Der Kabarettist Fritz Heller ist einer von ihnen. 1893 in Floridsdorf geboren, wurde der gelernte Kaufmann zum Komödianten auf Wiener Bühnen. 1938 verhaftet und ins KZ Dachau deportiert, kaufte seine Frau ihn für 900 Reichsmark frei – um gemeinsam ins Exil nach Shanghai zu emigrieren. 1947 kamen Fritz und Jaroslawa Heller nach Wien zurück und wollten, erwerbslos und ohne Existenzmöglichkeiten, anfangs noch in die USA auswandern. Heller spielte bis ins hohe Alter Nebenrollen am Kabarett Simpl. Er starb 1966.

Auf dem Floridsdorfer Areal spricht nichts von Versöhnung. Der 2012 in Wien gestorbene Erich Sinai war 1917 in Floridsdorf geboren und zunächst als Schneider tätig. Er spielte Handball beim jüdischen Sportverein Hakoah. Vereine wie dieser boten nach Kriegsende für Rückkehrer, deren Familien von den Faschisten in der Schoah ermordert worden waren, nicht selten die einzige Möglichkeit, wieder eine Gemeinschaft aufzubauen. Sinai musste 1938 nach Riga emigrieren und schließlich weiter nach Sibirien und Kasachstan fliehen.

Erst 1947 kam er zurück nach Österreich.
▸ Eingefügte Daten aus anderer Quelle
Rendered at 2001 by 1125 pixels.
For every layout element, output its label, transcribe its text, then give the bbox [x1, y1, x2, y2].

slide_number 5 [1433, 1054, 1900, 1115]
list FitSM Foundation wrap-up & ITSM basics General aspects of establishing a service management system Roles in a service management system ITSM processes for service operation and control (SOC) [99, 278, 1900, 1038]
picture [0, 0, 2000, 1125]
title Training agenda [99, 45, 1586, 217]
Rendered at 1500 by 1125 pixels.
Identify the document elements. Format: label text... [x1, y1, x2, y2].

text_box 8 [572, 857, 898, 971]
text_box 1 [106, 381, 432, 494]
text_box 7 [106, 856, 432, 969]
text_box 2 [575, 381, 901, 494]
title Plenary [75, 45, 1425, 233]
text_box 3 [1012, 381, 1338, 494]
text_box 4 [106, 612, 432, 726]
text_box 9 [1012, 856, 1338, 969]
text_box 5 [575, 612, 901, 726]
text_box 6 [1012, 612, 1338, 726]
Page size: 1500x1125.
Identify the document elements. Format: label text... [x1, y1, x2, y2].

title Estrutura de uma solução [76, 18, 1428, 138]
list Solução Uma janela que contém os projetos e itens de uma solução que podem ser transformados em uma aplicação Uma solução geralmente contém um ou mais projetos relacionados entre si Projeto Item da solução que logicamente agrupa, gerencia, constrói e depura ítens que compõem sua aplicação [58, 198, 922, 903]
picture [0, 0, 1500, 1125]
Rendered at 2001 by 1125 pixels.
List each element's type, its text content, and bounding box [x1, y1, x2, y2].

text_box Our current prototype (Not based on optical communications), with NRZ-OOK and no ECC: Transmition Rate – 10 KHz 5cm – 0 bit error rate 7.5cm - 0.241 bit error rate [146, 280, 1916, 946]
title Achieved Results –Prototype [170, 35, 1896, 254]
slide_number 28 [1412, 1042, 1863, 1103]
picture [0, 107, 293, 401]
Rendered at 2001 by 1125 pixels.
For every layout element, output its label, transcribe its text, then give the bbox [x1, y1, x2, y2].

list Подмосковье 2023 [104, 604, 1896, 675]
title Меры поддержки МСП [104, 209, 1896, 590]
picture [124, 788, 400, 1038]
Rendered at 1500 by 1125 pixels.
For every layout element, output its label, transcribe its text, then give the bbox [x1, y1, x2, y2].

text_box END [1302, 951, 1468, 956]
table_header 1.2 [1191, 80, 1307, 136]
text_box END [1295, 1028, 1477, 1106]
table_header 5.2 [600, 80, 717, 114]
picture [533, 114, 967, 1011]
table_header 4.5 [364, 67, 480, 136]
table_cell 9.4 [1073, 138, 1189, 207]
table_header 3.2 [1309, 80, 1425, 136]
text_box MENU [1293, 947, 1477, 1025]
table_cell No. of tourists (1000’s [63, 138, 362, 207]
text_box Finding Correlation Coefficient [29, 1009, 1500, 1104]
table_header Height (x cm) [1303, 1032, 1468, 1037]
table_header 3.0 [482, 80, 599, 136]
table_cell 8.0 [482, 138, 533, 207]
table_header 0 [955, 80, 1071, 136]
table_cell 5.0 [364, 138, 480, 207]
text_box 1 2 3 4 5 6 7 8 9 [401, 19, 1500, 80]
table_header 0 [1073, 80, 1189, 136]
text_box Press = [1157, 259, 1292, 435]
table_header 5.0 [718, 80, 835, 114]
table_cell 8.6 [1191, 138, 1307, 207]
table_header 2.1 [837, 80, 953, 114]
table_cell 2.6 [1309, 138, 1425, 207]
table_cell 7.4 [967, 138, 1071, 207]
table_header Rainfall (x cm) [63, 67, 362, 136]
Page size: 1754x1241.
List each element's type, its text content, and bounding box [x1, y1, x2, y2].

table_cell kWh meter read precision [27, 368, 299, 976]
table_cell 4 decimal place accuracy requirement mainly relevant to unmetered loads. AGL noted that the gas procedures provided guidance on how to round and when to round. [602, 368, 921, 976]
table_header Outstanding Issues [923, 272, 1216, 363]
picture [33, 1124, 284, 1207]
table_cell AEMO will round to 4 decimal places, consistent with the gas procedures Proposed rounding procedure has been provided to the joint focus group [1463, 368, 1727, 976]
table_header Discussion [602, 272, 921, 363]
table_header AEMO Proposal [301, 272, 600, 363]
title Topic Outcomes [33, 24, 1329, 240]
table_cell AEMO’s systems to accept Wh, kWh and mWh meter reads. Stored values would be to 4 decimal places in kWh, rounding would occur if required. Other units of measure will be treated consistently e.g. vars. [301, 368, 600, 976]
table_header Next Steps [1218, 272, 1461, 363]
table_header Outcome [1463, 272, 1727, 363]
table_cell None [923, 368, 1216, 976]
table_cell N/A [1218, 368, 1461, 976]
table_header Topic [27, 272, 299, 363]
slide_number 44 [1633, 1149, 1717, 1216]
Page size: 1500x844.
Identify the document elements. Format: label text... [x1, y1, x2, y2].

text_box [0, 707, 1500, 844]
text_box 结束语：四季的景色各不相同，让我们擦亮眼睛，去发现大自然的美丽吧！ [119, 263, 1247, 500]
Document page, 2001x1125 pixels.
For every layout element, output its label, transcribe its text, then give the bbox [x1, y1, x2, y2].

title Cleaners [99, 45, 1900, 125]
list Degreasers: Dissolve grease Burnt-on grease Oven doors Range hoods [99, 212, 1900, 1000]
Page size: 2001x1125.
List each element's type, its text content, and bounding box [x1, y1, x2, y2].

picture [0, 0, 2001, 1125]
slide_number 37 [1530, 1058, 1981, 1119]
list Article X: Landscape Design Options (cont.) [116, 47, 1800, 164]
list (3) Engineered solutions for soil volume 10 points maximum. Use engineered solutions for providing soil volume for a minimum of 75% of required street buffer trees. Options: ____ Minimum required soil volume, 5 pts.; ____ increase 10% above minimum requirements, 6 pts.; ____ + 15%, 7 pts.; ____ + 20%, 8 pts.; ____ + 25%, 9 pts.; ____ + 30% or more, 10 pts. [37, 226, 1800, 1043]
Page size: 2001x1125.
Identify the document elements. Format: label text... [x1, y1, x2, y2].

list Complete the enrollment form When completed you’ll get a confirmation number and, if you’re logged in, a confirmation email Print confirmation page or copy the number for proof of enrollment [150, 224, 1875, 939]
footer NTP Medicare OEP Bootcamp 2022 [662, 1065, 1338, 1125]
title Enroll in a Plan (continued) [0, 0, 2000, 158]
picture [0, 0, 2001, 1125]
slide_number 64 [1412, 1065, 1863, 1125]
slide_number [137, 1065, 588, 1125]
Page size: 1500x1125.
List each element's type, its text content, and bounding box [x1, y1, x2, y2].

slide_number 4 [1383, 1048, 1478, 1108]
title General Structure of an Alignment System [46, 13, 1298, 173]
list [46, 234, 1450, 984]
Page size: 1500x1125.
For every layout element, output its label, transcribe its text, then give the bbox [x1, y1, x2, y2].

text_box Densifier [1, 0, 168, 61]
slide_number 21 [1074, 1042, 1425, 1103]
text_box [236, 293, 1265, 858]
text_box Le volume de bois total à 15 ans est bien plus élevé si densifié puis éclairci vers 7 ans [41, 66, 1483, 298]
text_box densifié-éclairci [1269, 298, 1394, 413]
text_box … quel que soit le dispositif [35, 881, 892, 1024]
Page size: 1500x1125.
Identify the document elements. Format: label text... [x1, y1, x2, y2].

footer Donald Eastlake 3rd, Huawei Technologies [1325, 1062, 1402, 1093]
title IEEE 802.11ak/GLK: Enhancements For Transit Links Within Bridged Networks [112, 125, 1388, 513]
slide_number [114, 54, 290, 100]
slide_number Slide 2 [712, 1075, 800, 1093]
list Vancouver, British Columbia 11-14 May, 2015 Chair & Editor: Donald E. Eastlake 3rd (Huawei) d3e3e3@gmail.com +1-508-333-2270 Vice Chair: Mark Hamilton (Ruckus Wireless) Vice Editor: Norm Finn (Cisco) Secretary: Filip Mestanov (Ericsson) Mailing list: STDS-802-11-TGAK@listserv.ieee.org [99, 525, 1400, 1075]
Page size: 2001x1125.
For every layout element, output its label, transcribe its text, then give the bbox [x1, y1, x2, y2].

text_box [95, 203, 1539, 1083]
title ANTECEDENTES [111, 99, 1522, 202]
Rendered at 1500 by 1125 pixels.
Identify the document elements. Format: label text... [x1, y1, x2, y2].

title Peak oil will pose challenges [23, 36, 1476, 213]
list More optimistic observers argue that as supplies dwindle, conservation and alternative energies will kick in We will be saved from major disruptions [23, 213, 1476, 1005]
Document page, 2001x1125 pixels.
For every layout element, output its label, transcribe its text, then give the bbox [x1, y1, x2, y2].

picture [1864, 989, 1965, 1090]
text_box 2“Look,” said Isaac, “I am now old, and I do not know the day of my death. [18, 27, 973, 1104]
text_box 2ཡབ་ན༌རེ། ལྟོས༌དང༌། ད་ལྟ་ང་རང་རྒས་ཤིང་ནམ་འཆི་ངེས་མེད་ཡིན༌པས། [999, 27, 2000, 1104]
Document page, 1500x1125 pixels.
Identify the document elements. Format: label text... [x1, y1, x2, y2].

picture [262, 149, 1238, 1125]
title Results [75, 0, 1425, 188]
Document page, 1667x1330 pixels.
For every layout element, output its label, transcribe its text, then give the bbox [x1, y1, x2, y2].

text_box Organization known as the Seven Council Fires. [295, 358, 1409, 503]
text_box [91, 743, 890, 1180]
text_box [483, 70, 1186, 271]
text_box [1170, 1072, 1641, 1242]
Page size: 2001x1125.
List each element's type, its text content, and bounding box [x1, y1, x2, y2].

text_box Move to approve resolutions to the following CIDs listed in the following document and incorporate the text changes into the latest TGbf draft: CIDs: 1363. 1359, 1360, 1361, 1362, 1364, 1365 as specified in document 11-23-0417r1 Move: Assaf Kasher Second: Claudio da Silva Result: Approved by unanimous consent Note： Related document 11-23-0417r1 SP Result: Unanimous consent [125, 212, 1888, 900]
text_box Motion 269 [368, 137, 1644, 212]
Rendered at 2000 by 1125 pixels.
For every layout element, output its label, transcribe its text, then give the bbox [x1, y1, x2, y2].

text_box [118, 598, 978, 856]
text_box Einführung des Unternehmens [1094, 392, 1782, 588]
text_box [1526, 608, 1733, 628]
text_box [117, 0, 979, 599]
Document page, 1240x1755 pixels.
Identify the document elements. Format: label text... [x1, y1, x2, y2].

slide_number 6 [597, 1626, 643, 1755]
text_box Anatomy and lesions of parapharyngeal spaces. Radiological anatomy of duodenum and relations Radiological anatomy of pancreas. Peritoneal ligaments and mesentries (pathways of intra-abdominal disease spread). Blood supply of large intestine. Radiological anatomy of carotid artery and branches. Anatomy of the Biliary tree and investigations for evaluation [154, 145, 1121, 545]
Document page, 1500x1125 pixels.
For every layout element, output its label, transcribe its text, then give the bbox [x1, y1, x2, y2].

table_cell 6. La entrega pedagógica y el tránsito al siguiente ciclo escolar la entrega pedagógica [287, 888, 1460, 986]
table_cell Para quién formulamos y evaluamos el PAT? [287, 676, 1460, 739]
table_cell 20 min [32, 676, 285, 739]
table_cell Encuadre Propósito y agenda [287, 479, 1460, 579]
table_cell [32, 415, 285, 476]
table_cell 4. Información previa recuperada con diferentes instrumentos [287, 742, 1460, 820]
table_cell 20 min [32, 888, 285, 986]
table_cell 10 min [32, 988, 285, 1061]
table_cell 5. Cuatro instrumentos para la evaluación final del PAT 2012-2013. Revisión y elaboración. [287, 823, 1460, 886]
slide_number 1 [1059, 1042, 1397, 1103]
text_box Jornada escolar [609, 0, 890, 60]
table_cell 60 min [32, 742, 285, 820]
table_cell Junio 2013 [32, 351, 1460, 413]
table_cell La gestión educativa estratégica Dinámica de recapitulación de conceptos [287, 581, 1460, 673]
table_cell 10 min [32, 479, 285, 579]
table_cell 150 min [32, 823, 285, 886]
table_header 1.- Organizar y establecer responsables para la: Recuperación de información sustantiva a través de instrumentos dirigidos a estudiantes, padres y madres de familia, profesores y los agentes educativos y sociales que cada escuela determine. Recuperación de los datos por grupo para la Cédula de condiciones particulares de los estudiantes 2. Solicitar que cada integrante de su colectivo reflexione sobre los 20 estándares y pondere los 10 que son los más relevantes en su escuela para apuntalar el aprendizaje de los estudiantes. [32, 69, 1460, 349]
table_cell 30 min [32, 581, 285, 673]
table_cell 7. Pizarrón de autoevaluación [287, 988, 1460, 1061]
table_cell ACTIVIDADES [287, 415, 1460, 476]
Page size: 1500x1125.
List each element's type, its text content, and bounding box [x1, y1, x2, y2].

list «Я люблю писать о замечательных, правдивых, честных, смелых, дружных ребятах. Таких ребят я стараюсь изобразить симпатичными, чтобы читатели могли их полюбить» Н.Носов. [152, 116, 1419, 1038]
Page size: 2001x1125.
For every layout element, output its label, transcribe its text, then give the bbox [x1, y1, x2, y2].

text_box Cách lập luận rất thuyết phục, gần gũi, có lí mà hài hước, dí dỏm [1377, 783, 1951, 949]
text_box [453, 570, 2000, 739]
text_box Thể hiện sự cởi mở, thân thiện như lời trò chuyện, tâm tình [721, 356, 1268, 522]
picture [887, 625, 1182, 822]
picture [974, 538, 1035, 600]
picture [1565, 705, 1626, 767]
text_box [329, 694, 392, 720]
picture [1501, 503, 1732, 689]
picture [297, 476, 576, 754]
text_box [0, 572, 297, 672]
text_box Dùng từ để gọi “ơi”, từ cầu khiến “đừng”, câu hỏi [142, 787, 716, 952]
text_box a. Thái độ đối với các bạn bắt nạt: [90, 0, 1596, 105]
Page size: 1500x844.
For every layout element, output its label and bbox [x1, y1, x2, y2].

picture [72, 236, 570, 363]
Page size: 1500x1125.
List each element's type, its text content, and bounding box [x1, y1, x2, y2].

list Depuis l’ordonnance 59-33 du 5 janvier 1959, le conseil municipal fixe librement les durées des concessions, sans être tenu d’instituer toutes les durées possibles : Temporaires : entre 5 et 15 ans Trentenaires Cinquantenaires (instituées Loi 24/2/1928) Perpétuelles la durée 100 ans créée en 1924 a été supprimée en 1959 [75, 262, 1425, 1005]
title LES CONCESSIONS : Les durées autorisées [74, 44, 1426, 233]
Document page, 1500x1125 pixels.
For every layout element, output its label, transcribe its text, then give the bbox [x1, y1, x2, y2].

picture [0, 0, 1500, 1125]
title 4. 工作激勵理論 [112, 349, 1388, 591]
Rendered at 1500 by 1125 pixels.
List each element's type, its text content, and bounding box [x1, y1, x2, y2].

Nachdem er in einer Fabrik unter Verwaltung der sowjetischen Besatzungsmacht arbeitete, die Militärkleidung herstellte, gelang es ihm, die »arisierte« Textilfirma eines in die USA emigrierten Onkels weiterzuführen. Dadurch dürfte er über die nötigen Mittel verfügt haben, um in Floridsdorf mit ersten Sanierungsarbeiten beginnen zu können.

Dass der jüdische Friedhof nicht in Vergessenheit geriet, ist einer Schulklasse des Gymnasiums Ödenburgerstraße im 21. Wiener Bezirk zu verdanken. Im Rahmen eines Schulprojekts dokumentierten ab Ende der 1990er Jahre die jungen Leute Gräber, recherchierten Biografien, suchten Angehörige und Überlebende. Selten gibt es Führungen, in einer Broschüre des Bezirksmuseums wird der Friedhof erwähnt. Der Abendin Floridsdorf endete mit Blick auf die neue Aufbahrungshalle von 1952. Die alte wurde durch eine Bombe zerstört, die neue bleibt – als profanes Monument hinter Maschendraht.